• EXERCISE INPUTS
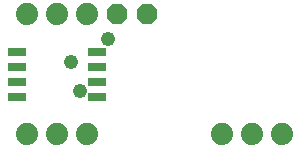
<source format=gts>
G75*
%MOIN*%
%OFA0B0*%
%FSLAX25Y25*%
%IPPOS*%
%LPD*%
%AMOC8*
5,1,8,0,0,1.08239X$1,22.5*
%
%ADD10C,0.07400*%
%ADD11R,0.06312X0.02769*%
%ADD12OC8,0.06800*%
%ADD13C,0.04800*%
D10*
X0016800Y0016800D03*
X0026800Y0016800D03*
X0036800Y0016800D03*
X0081800Y0016800D03*
X0091800Y0016800D03*
X0101800Y0016800D03*
X0036800Y0056800D03*
X0026800Y0056800D03*
X0016800Y0056800D03*
D11*
X0013398Y0044300D03*
X0013398Y0039339D03*
X0013398Y0034339D03*
X0013398Y0029339D03*
X0040202Y0029300D03*
X0040202Y0034300D03*
X0040202Y0039300D03*
X0040202Y0044300D03*
D12*
X0046800Y0056800D03*
X0056800Y0056800D03*
D13*
X0043709Y0048631D03*
X0031406Y0040757D03*
X0034359Y0031406D03*
M02*

</source>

• TASK ITEM
Exactly the lines from the one containing "X0043709Y0048631D03*" through the final line of the records must appear in your reply, and no others.

• REPLY
X0043709Y0048631D03*
X0031406Y0040757D03*
X0034359Y0031406D03*
M02*

</source>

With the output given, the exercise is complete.